2008 cultural festival in Hungary

The LOW Festival (also known as LOW Holland-Flamand Kultfeszt) was a multidisciplinary contemporary cultural festival held in Hungary in the cities Budapest and Pécs from 15 February till 12 March 2008. The name of the festival alludes to the Low Countries, the region encompassing the Netherlands and Flanders.

The aim of the festival was to get the Hungarian audience acquainted with contemporary Dutch and Flemish culture. Besides this the festival's goal was to establish a sustainable cooperation between Dutch, Flemish and Hungarian organisations and artists. The LOW Festival brought a wide variety of Dutch and Flemish visual arts, design, performing arts, feature films, documentaries, contemporary, classical, jazz and pop music to Hungary.

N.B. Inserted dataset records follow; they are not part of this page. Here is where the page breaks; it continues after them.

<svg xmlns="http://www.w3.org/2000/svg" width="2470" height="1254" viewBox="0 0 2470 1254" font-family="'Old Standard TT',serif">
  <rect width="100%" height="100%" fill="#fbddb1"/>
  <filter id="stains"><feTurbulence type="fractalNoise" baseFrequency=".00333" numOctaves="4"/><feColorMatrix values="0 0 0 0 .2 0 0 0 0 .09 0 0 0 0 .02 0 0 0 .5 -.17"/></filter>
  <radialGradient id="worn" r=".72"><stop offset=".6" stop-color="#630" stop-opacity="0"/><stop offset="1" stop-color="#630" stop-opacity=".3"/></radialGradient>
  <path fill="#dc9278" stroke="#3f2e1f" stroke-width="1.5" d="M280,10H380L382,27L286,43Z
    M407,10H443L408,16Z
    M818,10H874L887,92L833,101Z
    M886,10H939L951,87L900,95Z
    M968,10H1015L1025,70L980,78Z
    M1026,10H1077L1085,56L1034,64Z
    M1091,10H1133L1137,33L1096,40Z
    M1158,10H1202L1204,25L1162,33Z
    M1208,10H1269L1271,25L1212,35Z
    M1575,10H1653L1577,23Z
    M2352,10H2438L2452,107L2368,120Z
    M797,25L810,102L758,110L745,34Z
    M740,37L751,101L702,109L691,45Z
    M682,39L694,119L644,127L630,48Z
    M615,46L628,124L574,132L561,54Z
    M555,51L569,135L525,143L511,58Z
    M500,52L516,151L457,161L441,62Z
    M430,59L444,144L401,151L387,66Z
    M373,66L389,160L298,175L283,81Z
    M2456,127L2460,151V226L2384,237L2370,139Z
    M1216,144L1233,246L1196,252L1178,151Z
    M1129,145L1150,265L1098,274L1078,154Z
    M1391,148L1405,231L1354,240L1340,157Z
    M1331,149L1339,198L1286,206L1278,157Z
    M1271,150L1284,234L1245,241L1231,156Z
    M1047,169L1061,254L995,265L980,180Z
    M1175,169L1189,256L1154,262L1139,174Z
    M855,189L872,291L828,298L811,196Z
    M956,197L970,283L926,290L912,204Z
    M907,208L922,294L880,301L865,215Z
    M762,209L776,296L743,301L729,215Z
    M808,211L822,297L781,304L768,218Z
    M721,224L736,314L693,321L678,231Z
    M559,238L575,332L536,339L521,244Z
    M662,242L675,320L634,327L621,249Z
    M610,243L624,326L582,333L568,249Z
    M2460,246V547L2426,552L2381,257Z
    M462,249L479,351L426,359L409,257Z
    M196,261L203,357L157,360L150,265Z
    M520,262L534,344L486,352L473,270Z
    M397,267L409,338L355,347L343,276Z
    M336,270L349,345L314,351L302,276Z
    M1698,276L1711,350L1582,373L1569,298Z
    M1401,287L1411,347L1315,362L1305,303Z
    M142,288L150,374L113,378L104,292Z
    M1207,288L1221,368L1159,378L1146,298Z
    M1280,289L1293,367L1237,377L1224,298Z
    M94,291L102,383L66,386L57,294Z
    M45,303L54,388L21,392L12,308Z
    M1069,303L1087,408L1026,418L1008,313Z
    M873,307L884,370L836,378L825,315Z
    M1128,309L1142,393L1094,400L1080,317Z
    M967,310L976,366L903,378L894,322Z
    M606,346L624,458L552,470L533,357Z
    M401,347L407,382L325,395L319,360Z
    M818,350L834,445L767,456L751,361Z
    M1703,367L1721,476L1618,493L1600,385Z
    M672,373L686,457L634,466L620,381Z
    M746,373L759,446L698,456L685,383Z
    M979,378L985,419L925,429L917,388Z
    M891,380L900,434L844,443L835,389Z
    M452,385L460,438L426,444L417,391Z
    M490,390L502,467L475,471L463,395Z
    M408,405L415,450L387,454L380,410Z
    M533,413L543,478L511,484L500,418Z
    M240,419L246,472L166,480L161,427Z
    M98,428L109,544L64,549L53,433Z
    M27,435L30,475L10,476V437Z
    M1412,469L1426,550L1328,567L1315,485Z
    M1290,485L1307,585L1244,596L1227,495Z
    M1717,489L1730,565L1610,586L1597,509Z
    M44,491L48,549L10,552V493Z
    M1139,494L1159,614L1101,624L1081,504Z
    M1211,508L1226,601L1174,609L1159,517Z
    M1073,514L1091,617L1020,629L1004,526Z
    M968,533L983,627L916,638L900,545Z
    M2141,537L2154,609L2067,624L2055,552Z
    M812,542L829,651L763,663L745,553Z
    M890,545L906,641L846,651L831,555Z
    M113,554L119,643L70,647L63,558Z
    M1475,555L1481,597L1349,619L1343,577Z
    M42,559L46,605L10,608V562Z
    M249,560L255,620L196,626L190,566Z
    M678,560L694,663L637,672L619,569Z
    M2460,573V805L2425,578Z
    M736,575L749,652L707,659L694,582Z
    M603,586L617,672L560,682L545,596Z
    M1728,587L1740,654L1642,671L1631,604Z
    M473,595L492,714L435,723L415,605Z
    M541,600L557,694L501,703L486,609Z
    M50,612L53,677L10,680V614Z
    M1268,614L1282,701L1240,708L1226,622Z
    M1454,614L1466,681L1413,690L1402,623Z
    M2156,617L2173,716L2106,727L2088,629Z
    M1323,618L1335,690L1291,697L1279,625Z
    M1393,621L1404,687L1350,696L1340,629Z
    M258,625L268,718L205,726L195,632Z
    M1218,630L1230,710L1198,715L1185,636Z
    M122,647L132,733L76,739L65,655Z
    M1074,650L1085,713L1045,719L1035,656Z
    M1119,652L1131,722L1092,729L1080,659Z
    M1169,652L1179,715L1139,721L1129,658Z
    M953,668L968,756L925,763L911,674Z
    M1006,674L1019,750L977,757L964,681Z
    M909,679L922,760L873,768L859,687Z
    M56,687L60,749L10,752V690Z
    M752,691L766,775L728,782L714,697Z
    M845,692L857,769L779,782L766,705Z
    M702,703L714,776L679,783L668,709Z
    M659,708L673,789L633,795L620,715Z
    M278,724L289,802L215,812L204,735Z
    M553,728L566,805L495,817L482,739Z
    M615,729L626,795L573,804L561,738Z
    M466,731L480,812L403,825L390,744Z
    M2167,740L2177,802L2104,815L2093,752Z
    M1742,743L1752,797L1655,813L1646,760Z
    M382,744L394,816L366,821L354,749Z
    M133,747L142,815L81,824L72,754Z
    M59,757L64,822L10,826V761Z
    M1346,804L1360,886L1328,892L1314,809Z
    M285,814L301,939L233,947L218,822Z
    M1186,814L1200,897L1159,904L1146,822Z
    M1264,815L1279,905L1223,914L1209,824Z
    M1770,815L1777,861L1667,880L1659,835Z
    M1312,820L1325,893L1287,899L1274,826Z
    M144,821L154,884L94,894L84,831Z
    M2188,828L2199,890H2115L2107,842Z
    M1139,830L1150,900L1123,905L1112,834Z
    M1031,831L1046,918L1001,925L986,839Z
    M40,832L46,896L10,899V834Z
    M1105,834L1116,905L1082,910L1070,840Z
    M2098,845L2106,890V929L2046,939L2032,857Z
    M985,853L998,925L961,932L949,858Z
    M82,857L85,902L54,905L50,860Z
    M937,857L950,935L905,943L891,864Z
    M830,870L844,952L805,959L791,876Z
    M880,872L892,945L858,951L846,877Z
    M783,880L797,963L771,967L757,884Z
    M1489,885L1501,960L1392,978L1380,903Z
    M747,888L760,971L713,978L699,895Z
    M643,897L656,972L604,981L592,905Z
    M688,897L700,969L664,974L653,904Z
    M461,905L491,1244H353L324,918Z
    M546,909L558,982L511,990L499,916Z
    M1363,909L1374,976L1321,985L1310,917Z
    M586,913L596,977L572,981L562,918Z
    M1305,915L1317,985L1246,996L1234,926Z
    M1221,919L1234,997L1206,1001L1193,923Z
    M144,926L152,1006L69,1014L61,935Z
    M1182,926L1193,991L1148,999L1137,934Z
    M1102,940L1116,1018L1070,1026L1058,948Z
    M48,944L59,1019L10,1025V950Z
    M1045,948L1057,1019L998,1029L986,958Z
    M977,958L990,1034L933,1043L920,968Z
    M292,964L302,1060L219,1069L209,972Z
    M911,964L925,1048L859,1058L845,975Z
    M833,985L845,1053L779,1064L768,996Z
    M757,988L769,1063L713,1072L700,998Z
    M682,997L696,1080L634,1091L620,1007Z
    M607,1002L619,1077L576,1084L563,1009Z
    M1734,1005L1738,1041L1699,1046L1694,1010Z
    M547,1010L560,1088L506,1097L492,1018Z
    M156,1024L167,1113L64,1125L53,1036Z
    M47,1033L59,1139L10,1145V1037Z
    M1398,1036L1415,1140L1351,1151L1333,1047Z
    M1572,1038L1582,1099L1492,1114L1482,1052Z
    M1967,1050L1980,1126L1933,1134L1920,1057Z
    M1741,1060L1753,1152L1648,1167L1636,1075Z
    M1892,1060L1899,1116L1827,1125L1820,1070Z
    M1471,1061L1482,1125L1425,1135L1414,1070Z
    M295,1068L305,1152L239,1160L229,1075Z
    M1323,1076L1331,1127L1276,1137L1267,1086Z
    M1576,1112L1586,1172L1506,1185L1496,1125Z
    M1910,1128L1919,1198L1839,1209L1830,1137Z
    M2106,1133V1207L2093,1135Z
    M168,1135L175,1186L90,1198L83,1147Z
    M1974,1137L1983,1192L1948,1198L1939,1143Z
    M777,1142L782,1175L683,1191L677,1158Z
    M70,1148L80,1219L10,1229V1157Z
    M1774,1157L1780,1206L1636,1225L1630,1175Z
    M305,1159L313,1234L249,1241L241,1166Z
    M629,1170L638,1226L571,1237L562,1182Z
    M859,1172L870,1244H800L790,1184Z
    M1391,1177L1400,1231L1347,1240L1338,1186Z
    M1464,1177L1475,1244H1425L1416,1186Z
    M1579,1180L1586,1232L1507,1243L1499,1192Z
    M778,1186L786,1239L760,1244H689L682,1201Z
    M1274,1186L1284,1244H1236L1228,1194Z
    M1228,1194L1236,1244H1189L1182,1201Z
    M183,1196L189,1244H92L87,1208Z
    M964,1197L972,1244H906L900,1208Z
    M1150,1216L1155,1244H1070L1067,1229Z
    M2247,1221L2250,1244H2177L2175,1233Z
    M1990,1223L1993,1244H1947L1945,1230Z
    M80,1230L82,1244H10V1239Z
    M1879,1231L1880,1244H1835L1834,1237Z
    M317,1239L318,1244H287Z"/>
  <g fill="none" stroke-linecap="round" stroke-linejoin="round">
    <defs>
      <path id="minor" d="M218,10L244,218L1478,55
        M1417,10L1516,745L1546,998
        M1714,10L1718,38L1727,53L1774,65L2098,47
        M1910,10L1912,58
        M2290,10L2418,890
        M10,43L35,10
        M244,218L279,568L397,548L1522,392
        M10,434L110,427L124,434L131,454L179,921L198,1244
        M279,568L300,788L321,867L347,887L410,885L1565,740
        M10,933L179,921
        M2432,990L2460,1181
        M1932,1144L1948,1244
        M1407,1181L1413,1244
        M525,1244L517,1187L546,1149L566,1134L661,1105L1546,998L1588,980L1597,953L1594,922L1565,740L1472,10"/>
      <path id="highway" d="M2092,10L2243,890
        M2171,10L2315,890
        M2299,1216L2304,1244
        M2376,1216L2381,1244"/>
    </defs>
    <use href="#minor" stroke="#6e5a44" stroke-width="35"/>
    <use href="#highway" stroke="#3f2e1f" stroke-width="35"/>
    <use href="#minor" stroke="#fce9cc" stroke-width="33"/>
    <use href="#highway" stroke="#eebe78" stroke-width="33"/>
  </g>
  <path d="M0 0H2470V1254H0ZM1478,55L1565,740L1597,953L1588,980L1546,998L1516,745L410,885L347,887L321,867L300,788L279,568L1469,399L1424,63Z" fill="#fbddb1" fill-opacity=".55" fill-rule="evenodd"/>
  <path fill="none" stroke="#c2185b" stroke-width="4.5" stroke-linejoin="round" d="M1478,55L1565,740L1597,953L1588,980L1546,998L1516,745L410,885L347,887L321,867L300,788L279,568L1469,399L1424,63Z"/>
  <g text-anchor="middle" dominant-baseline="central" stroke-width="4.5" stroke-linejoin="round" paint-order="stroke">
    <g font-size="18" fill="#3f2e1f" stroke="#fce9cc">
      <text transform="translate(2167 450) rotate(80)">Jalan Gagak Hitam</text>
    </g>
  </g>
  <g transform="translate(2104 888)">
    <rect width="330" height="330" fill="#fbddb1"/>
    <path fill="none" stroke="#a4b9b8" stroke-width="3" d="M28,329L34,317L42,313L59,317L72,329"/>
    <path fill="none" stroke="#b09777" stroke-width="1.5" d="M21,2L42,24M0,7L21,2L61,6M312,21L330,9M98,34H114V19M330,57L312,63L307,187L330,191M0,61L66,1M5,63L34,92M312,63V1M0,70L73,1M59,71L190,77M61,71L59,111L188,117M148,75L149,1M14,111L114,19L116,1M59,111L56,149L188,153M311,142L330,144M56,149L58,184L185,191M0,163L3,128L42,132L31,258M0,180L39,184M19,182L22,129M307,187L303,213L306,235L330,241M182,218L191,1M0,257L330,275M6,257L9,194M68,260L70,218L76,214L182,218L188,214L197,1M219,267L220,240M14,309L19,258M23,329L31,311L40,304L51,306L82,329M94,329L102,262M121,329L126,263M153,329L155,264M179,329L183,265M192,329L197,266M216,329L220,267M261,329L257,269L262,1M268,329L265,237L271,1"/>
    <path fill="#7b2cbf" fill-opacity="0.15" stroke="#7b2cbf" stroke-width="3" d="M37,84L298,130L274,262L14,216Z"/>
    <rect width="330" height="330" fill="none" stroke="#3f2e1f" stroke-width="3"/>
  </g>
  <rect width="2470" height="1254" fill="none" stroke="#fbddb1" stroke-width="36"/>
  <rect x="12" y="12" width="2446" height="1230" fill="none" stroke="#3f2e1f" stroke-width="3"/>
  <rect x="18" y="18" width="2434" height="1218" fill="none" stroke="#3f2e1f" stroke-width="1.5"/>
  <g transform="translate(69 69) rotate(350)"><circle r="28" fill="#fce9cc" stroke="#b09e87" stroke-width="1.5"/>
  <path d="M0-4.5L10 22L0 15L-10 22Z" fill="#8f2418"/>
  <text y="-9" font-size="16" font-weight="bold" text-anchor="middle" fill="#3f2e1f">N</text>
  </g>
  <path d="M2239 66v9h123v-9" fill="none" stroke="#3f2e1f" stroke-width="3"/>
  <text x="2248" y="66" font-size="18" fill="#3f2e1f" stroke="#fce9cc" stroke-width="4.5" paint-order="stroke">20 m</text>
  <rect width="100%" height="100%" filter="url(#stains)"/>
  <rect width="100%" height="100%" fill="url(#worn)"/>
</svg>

The LOW Festival was initiated by the Royal Netherlands Embassy and the Flemish Representation in Budapest, the organizational tasks were carried out by the Low Festival Centre, which was opened by the Hungarian Minister of Foreign Affairs, Kinga Göncz, and her Dutch colleague, Maxime Verhagen, in a ceremony on September 12, 2007.

== Location ==
The festival took place at more than 20 locations in Budapest, including popular venues like the A38 Ship, Ernst Museum, Ludwig Museum, Merlin Theatre, Millenáris Park, MU Theatre, Műcsarnok/Kunsthalle, Örökmozgó Filmmuseum, Palace of Arts, Rudas Bath and Trafó – House of Contemporary Arts.